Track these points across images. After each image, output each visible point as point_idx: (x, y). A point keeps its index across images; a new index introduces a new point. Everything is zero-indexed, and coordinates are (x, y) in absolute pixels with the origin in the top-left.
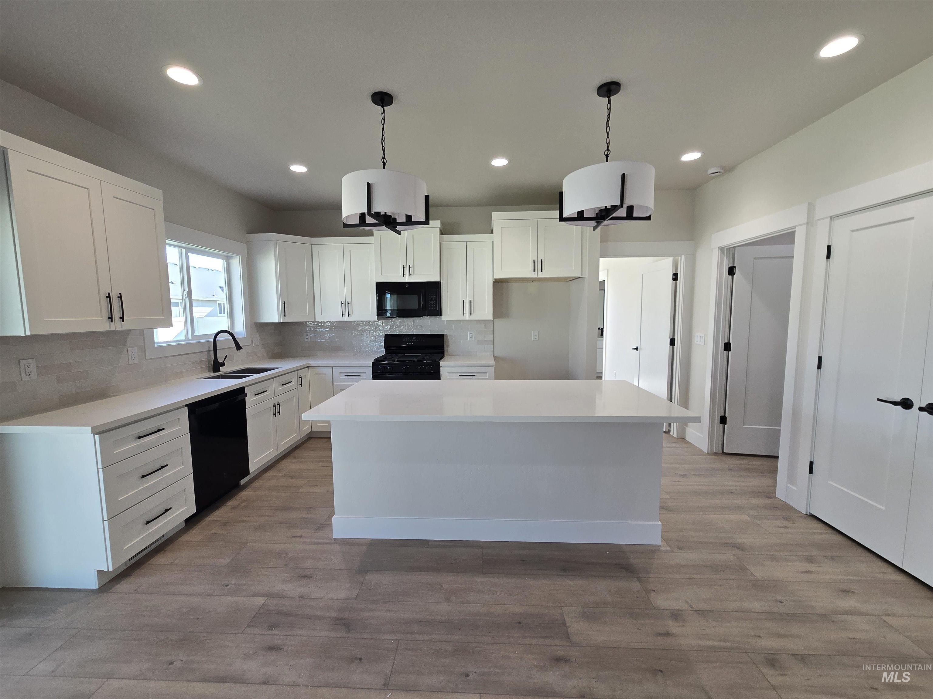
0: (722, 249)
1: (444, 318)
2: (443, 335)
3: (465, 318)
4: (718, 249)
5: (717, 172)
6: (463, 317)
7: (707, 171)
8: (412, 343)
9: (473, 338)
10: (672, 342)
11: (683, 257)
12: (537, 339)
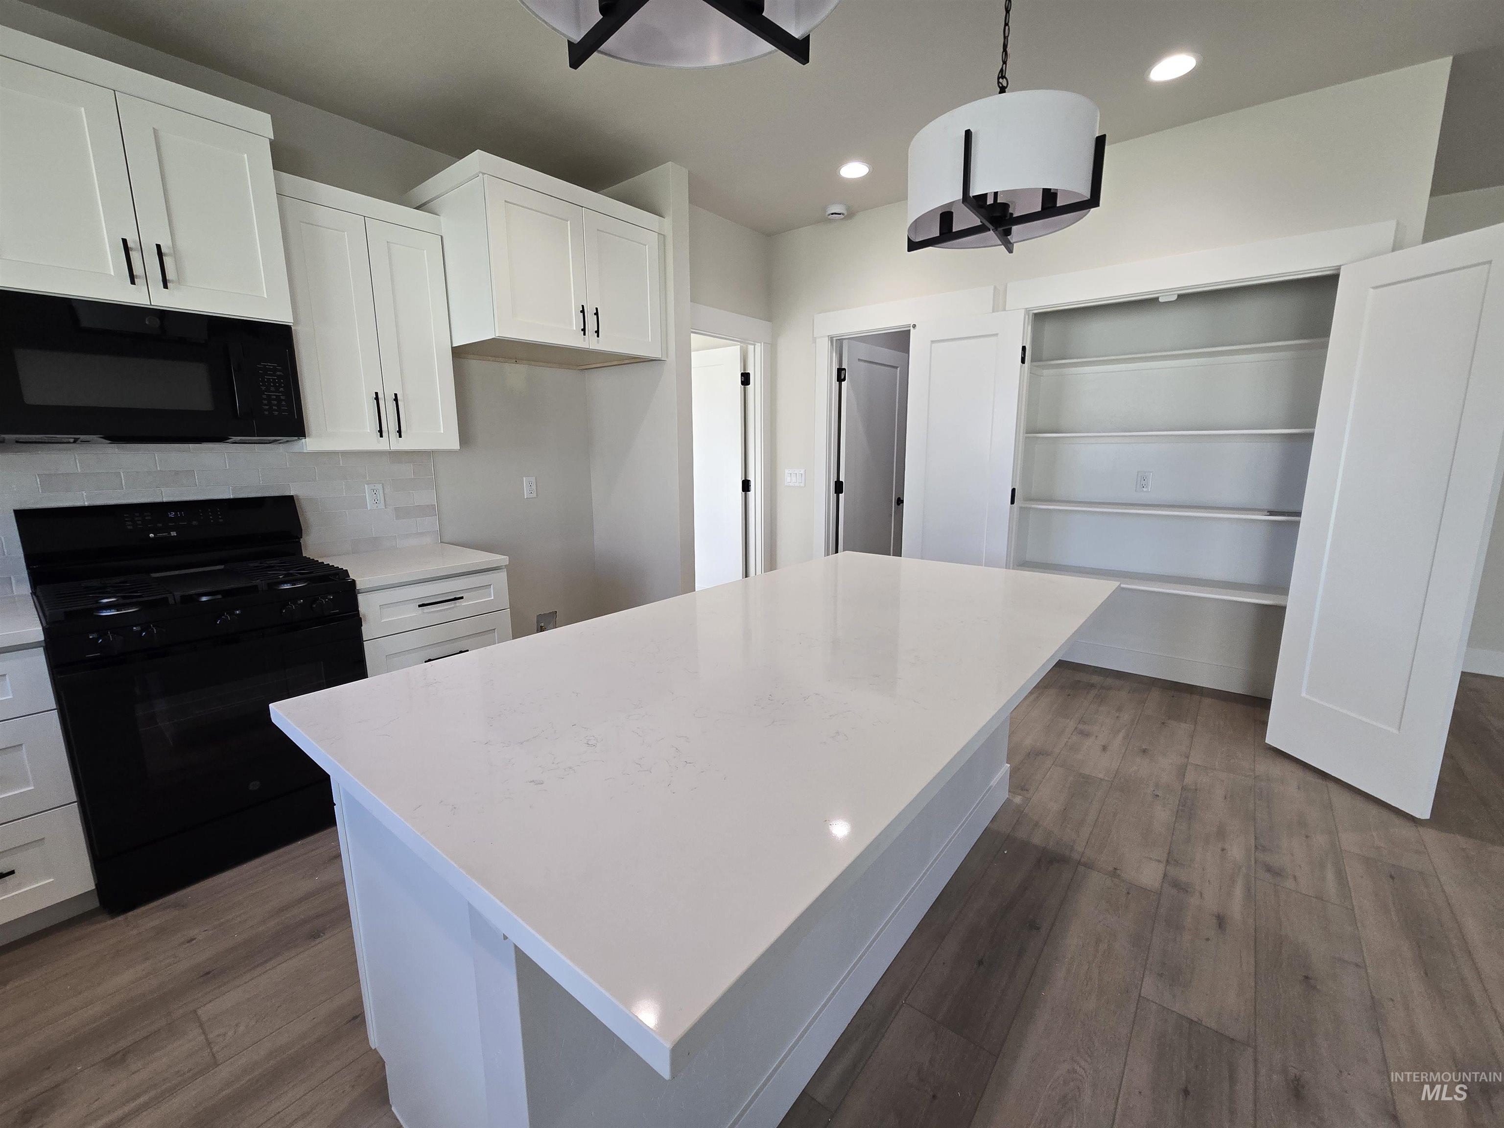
0: (831, 339)
1: (310, 444)
2: (291, 498)
3: (382, 445)
4: (827, 338)
5: (840, 214)
6: (379, 442)
7: (824, 209)
8: (174, 534)
9: (382, 501)
10: (746, 486)
11: (758, 346)
12: (534, 495)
○ ○ ○ ○ ○
-- REQUIRED WORK --
Print all the lines above again exactly, without any pictures.

-- YOUR SOLUTION --
Track these points across images. After each image, output each visible point as point_idx: (x, y). A point keeps its index across images; a new index introduces a new point. Everything is zero-indexed, and coordinates are (x, y) in absolute pixels with the origin in the top-left.
0: (722, 249)
1: (444, 318)
2: (443, 335)
3: (465, 318)
4: (718, 249)
5: (717, 172)
6: (463, 317)
7: (707, 171)
8: (412, 343)
9: (473, 338)
10: (672, 342)
11: (683, 257)
12: (537, 339)
0: (831, 339)
1: (310, 444)
2: (291, 498)
3: (382, 445)
4: (827, 338)
5: (840, 214)
6: (379, 442)
7: (824, 209)
8: (174, 534)
9: (382, 501)
10: (746, 486)
11: (758, 346)
12: (534, 495)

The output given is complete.